The custom Cheetah Streaming Speech-to-Text medical model achieved a WER of 10.0% compared to the 23.0% WER for the base model. This shows a 57% improvement in transcription accuracy.

Example Transcription Comparison

From the medical education audio, here’s an example sentence that the models transcribed:

Ground Truth:

"Angiotensin-two causes the efferent arteriole to constrict more than afferent arteriole which increases the glomerular filtration rate."

Custom Medical Model:

"Angiotensin-two causes the efferent arteriole to construct more than the afferent arteriole, which increases the glomerular filtration rate."

Base Cheetah Model:

"Angie attention to causes the front arterial to construct more than the apparent arterial, which increases the glomerular filtration rate."

Unlike the base model, the custom medical model correctly identified medical terms such as "angiotensin-two," "efferent arteriole," and "afferent arteriole."

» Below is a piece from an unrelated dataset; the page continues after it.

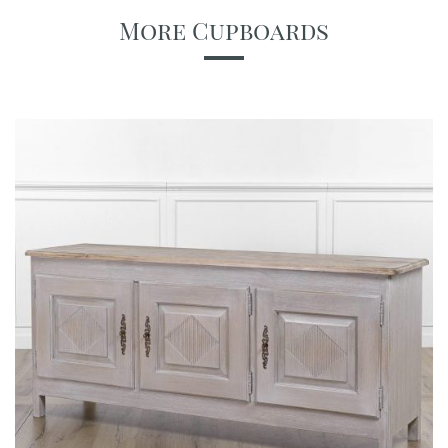
More Cupboards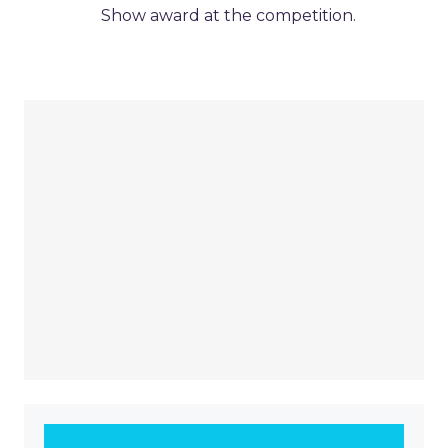
Show award at the competition.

Start Building Real-Time Medical Transcription Software

Ready to build your own HIPAA-compliant medical transcription software? Create a custom model on the Picovoice Console and test it with your domain vocabulary.

Start Building

Frequently Asked Questions

What are the system requirements for Cheetah Streaming Speech-to-Text?

Cheetah Streaming Speech-to-Text requires Python 3.9 or higher and runs on Linux (x86_64), macOS (x86_64, arm64), Windows (x86_64, arm64), Android, iOS, Web and Raspberry Pi (3, 4, 5). The engine processes audio entirely on-device without requiring internet connectivity for transcription, though an internet connection is needed once to validate your AccessKey.

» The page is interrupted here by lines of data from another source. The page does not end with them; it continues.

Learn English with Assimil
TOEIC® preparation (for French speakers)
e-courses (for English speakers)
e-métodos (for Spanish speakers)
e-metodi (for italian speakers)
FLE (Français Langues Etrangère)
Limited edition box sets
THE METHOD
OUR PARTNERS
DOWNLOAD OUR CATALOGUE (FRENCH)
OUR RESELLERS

How is Protected Health Information (PHI) handled in medical transcripts generated by Cheetah Streaming Speech-to-Text?

Cheetah Streaming Speech-to-Text transcribes all spoken content including patient names, dates of birth, medical record numbers, and other PHI without automatic redaction, filtering, or de-identification. The engine runs entirely on-device and does not retain audio or transcript data after processing. All PHI remains within the local application environment where the transcription occurs.

Does Cheetah Streaming Speech-to-Text automatically add punctuation to transcripts?

Yes, Cheetah Streaming Speech-to-Text has automatic punctuations. They can be enabled when creating the model instance. Once enabled, the engine will insert punctuation marks (such as periods, commas and question marks) and apply true-casing in the transcript to improve its readability.

What languages are supported for Cheetah Streaming Speech-to-Text?

Cheetah Streaming Speech-to-Text currently supports English, French, German, Italian, Portuguese, and Spanish. Each language has its own base model, and you can add custom vocabulary specific to that language.

Can I update my custom vocabulary without creating a new model?

No. With Cheetah Streaming Speech-to-Text, you need to create a new model version on the Picovoice Console with your updated vocabulary. However, you can test different vocabulary versions by running the same audio through multiple models on the console. You can then download the updated file to replace your existing model.